Talked of monkeys: Buckingham testified that he believes in a literal interpretation of the book of Genesis, and he does remember "expressing a concern that origins of life were taught to the point that man descended from monkeys."
Common descent, or the idea that people evolved from common ancestors, contradicts the story of creation in Genesis.
He testified that he remembers telling one resident to "trace your roots to the monkey you came from."
And several witnesses have testified that they heard Buckingham make the religious comments that were reported when the board was discussing biology curriculum last June.
But Buckingham testified he couldn't remember making some of the comments.
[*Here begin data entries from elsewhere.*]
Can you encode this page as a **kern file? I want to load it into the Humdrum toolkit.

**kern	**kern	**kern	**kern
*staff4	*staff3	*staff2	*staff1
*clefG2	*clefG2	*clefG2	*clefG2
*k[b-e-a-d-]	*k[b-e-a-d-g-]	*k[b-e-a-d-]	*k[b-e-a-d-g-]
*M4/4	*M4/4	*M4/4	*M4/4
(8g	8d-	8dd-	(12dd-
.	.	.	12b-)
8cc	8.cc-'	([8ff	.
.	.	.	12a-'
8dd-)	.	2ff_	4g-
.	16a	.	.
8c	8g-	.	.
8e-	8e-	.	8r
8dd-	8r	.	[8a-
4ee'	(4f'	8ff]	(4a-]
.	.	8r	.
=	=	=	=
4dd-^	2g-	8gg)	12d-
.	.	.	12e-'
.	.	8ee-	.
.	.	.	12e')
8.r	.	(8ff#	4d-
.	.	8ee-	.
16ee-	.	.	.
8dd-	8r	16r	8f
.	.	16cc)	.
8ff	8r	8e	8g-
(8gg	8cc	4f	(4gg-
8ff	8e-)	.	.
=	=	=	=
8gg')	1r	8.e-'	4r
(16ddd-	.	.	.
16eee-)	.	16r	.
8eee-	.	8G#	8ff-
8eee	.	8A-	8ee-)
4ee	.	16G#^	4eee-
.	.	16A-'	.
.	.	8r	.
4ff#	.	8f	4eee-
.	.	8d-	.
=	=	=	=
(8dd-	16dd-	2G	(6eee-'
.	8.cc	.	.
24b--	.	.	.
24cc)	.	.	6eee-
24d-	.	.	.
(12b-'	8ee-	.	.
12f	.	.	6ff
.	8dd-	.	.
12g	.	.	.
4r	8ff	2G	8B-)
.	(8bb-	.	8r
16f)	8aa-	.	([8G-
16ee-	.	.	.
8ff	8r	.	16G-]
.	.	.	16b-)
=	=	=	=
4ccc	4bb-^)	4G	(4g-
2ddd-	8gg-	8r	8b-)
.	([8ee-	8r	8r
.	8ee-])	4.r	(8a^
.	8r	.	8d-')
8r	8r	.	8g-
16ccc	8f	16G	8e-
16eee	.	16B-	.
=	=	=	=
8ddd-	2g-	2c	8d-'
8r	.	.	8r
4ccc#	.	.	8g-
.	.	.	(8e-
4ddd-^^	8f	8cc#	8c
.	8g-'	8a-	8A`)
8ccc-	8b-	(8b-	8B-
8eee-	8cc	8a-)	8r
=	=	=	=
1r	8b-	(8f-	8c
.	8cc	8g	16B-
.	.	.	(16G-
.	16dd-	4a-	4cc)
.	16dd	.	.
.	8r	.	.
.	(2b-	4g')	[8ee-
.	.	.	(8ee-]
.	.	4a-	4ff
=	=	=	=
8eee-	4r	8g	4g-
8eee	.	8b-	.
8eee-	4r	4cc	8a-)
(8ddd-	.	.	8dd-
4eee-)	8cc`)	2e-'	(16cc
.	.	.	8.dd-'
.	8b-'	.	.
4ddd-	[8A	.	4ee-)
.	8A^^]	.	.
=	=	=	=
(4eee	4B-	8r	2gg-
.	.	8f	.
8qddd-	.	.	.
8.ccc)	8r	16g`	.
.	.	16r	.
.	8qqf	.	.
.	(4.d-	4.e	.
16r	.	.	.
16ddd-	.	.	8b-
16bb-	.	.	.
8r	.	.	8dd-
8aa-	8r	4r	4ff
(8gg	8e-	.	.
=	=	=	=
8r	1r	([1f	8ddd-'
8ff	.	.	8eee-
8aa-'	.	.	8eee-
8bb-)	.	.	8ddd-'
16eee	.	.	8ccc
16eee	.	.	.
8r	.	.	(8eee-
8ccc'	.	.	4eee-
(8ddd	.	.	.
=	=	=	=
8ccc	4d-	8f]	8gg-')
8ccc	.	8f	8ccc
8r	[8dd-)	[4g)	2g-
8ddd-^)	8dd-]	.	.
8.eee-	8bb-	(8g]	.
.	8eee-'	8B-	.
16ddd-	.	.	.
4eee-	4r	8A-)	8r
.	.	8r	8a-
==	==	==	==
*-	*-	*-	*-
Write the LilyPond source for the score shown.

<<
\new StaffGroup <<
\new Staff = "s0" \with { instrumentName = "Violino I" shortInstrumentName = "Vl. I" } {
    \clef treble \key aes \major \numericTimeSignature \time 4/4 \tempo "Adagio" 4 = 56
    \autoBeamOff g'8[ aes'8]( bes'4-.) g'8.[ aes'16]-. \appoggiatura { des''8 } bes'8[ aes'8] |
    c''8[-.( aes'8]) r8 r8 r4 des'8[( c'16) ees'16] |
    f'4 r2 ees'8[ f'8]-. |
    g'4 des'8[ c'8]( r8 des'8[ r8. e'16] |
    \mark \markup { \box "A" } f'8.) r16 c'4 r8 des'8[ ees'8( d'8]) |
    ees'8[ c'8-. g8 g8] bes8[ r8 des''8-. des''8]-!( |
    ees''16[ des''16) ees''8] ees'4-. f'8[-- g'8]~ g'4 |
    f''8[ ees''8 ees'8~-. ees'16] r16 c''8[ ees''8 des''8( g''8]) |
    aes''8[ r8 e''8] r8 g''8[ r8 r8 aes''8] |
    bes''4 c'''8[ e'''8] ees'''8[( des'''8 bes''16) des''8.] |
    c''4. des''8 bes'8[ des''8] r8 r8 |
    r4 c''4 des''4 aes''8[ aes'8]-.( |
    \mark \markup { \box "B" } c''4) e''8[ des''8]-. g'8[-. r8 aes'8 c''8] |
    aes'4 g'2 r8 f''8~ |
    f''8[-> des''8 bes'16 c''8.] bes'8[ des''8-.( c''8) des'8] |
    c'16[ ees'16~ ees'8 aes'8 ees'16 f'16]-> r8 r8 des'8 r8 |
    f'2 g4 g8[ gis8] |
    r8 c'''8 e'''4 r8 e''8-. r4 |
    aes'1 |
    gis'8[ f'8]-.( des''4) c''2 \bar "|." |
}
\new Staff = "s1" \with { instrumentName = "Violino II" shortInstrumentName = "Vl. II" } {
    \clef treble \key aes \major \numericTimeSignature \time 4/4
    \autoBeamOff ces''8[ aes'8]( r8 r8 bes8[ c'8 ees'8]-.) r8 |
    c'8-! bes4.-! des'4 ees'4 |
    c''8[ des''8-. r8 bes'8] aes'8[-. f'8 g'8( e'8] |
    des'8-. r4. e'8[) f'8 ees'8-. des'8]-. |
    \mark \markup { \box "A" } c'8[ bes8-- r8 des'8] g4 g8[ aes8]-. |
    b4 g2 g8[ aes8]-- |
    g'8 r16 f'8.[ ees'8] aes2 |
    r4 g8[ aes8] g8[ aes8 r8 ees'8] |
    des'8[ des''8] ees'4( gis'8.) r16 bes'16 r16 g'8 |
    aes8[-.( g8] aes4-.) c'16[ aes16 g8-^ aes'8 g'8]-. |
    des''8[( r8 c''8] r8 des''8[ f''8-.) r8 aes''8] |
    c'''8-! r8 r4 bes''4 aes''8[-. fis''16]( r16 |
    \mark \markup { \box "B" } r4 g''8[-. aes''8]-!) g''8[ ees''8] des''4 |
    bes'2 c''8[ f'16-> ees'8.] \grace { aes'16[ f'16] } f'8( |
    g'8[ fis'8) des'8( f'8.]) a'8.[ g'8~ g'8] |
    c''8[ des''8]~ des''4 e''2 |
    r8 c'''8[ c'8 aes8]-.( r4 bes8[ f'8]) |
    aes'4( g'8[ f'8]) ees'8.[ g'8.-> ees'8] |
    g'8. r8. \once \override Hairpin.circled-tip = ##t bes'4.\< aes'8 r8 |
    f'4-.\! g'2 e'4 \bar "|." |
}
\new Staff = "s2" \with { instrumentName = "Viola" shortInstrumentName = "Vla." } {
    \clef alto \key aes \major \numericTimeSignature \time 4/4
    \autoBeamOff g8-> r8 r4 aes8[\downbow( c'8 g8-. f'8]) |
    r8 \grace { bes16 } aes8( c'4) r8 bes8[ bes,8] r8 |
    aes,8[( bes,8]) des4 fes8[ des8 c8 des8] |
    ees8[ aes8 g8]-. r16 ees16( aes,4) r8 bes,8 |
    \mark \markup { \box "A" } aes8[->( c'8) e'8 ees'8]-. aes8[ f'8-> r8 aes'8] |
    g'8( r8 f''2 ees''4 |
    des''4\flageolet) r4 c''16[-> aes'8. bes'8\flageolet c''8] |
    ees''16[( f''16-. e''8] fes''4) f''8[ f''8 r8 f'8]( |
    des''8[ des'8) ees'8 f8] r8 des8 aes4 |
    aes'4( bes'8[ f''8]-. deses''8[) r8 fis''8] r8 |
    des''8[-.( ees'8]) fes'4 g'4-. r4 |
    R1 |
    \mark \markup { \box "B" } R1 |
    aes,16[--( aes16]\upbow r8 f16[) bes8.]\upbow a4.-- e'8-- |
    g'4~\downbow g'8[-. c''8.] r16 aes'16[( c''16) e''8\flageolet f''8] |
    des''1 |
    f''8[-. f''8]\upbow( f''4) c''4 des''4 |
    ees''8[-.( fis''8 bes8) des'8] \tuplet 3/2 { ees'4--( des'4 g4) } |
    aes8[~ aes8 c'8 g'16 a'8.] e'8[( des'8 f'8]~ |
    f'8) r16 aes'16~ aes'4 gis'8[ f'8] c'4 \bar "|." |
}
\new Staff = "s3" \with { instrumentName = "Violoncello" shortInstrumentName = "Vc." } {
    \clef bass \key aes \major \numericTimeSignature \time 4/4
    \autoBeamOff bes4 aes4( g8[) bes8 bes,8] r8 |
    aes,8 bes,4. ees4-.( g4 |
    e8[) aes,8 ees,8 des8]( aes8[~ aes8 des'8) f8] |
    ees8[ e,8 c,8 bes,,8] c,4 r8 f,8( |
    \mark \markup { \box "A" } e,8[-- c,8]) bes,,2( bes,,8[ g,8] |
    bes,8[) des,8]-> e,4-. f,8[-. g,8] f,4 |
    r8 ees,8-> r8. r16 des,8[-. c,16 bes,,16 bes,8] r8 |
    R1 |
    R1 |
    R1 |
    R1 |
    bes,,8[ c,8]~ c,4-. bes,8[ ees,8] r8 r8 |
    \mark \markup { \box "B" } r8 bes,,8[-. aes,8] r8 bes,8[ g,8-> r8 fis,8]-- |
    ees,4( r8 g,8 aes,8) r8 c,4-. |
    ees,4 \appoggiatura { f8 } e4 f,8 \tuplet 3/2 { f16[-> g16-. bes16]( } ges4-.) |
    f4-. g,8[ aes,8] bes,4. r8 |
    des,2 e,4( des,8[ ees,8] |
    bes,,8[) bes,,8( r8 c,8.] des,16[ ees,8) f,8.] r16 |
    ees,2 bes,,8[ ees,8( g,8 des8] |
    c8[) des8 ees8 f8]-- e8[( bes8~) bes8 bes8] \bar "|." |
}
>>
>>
And he said other comments -- such as a reference to the crucifixion of Christ and comment about "the country" being founded on Christianity -- were made at a meeting in 2003, not when discussing the biology curriculum.
He testified that he had said the separation of church and state was a "myth," but not in the context in which reporters had written.
Buckingham testified that most of the content of stories written by The York Dispatch free-lance reporter Heidi Bernhard-Bubb and York Daily Record free-lance reporter Joseph Maldonado were not accurate.
The two covered school board meetings for the competing newspapers while the board was discussing the biology curriculum.
Bernhard-Bubb took the stand after Buckingham yesterday, testifying that the stories she wrote were accurate.
Bernhard-Bubb was scheduled to continue testifying this morning, followed by Maldonado.
Continued testimony from assistant superintendent Michael Baksa is also expected.